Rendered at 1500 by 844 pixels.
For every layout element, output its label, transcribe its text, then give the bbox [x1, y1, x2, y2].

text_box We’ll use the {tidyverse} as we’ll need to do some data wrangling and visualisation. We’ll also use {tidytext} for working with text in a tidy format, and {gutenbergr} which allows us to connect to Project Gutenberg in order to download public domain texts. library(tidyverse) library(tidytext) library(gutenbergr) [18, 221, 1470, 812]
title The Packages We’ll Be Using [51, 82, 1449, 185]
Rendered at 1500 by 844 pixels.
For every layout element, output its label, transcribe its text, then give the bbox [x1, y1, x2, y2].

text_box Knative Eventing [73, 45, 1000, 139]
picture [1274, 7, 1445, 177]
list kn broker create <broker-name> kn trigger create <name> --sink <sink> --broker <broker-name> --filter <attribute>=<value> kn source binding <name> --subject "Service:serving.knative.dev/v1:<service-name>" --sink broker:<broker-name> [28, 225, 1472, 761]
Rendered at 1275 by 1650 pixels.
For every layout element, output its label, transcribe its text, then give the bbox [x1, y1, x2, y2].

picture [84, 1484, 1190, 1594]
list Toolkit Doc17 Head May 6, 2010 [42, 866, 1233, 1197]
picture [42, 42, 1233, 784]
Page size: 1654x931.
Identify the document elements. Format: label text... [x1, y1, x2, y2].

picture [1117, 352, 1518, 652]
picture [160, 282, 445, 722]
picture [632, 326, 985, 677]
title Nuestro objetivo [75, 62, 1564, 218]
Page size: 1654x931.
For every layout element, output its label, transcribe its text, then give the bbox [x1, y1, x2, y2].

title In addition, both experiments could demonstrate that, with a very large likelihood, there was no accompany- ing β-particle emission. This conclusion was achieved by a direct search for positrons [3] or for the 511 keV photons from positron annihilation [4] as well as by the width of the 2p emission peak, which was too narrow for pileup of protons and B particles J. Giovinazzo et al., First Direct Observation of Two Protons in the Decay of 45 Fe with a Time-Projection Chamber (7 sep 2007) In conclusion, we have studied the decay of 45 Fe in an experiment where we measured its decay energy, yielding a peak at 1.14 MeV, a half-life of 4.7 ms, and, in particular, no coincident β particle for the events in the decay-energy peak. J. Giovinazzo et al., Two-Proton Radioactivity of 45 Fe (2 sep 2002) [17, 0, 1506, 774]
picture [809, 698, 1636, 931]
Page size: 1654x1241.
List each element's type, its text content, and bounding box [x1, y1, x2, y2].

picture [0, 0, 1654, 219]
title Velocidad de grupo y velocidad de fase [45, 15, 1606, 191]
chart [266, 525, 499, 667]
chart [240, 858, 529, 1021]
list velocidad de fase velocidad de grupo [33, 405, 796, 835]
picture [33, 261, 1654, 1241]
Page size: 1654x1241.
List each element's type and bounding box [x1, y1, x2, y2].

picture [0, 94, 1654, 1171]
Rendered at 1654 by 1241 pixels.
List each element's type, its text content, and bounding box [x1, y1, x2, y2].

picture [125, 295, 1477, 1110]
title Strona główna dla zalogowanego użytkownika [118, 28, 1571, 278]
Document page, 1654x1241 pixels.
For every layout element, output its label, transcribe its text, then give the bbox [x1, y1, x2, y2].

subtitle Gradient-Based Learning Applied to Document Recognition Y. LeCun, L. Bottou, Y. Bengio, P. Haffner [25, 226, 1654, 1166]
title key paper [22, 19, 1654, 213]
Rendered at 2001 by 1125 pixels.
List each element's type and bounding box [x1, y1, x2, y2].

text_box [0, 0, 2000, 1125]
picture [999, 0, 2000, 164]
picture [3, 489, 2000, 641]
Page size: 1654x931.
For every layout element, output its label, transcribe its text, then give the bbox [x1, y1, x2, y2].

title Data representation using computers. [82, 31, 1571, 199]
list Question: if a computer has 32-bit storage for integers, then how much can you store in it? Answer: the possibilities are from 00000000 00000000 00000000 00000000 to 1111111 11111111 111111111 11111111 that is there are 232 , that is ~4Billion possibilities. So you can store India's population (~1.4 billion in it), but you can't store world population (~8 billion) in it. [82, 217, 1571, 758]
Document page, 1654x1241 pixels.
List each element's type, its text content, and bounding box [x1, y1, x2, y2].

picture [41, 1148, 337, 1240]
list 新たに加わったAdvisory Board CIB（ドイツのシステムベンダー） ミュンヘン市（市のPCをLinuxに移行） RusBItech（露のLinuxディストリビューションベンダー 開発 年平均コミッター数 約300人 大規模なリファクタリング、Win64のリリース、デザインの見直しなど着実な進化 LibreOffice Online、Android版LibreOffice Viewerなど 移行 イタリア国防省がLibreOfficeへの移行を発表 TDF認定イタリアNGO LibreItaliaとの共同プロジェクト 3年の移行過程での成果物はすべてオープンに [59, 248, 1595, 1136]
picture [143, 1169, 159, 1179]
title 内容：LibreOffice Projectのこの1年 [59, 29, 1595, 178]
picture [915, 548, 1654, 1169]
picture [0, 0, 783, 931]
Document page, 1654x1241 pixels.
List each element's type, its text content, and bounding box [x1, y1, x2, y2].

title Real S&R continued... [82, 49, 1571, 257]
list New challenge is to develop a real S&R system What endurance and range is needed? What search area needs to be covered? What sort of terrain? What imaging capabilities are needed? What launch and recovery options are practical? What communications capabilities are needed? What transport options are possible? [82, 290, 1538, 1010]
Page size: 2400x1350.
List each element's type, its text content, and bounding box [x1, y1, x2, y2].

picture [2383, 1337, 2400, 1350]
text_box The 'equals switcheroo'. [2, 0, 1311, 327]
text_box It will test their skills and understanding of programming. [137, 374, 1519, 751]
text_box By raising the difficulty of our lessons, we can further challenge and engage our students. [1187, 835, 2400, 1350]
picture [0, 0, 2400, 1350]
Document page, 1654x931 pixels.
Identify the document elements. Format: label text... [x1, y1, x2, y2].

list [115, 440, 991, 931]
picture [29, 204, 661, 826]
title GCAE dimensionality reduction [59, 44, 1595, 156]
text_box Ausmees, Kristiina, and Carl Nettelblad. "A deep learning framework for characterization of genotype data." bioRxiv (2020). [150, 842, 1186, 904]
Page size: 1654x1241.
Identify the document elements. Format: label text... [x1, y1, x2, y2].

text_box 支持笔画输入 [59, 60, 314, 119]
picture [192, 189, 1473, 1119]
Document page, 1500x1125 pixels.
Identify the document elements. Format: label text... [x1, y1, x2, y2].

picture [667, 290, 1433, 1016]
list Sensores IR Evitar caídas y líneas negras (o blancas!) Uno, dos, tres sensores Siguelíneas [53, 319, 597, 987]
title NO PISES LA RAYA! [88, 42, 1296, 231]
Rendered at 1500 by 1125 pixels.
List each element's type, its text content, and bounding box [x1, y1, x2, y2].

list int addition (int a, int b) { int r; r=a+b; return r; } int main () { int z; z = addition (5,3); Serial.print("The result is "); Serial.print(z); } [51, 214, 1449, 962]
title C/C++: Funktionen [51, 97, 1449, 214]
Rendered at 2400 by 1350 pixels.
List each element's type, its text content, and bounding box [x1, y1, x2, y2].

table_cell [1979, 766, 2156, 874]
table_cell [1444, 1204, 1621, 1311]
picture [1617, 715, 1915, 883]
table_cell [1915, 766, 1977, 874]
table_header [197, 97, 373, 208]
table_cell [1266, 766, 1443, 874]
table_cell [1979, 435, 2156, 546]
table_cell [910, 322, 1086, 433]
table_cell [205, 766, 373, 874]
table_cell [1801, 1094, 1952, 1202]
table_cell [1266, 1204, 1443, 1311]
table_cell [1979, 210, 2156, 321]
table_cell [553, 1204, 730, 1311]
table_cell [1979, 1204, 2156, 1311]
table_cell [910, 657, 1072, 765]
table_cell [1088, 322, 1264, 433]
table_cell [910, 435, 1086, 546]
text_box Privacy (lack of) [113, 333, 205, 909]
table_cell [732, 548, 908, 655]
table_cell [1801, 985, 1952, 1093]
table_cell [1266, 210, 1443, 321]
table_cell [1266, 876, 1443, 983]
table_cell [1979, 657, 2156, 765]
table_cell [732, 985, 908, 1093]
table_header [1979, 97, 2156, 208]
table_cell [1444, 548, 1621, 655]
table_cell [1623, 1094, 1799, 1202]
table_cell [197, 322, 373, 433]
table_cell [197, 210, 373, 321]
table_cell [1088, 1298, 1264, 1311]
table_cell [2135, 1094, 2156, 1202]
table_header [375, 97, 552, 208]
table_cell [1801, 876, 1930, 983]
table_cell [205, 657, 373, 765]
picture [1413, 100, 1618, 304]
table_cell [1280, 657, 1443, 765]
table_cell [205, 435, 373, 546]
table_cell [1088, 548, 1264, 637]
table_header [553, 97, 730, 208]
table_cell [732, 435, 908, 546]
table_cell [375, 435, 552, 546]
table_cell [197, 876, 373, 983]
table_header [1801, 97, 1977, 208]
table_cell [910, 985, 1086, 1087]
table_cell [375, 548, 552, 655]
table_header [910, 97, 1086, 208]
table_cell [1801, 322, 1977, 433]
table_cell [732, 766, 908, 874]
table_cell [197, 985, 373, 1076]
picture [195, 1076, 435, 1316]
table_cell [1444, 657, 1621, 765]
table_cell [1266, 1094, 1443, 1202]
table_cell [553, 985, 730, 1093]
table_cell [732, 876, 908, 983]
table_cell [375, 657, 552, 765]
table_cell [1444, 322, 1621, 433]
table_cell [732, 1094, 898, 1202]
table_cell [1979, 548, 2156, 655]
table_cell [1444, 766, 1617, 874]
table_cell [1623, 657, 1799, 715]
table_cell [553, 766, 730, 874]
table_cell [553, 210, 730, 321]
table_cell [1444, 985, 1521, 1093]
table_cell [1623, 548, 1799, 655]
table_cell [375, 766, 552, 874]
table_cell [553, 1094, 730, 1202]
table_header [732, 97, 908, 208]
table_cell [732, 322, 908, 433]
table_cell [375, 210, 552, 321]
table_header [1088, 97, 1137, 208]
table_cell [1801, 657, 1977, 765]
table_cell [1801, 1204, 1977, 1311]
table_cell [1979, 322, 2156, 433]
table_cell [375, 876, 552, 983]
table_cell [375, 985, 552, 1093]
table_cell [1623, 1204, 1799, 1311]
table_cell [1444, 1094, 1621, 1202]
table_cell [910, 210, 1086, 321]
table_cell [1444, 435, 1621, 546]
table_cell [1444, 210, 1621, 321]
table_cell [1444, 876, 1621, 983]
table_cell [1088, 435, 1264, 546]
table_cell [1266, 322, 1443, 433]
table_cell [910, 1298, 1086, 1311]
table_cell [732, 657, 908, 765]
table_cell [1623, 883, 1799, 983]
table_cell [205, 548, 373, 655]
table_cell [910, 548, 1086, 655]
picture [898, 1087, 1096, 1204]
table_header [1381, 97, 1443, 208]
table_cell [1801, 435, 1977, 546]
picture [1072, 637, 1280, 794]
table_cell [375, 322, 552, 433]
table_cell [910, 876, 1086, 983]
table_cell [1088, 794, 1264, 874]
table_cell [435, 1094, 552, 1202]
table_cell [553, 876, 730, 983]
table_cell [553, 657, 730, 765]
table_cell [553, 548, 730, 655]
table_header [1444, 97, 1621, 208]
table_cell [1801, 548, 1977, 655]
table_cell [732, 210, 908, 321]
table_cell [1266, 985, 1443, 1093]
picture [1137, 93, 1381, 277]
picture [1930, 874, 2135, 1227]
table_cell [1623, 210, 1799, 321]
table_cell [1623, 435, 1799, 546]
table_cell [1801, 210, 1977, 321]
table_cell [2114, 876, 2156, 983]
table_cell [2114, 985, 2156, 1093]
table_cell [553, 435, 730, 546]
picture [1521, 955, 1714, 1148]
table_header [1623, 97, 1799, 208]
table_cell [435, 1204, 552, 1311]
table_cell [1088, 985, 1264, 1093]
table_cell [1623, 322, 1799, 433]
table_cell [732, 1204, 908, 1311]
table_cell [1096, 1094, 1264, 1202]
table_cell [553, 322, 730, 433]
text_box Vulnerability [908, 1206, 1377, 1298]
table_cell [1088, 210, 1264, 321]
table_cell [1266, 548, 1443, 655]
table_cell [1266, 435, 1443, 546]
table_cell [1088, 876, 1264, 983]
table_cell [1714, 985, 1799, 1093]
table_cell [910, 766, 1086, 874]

* * * *

### What this task involves:
Print the lines again without any change, beginning at the line that contains "Rendered at 1500 by 1125 pixels." and stopping after the line that contains "title C/C++: Funktionen [51, 97, 1449, 214]".

### Response to the task:
Rendered at 1500 by 1125 pixels.
List each element's type, its text content, and bounding box [x1, y1, x2, y2].

list int addition (int a, int b) { int r; r=a+b; return r; } int main () { int z; z = addition (5,3); Serial.print("The result is "); Serial.print(z); } [51, 214, 1449, 962]
title C/C++: Funktionen [51, 97, 1449, 214]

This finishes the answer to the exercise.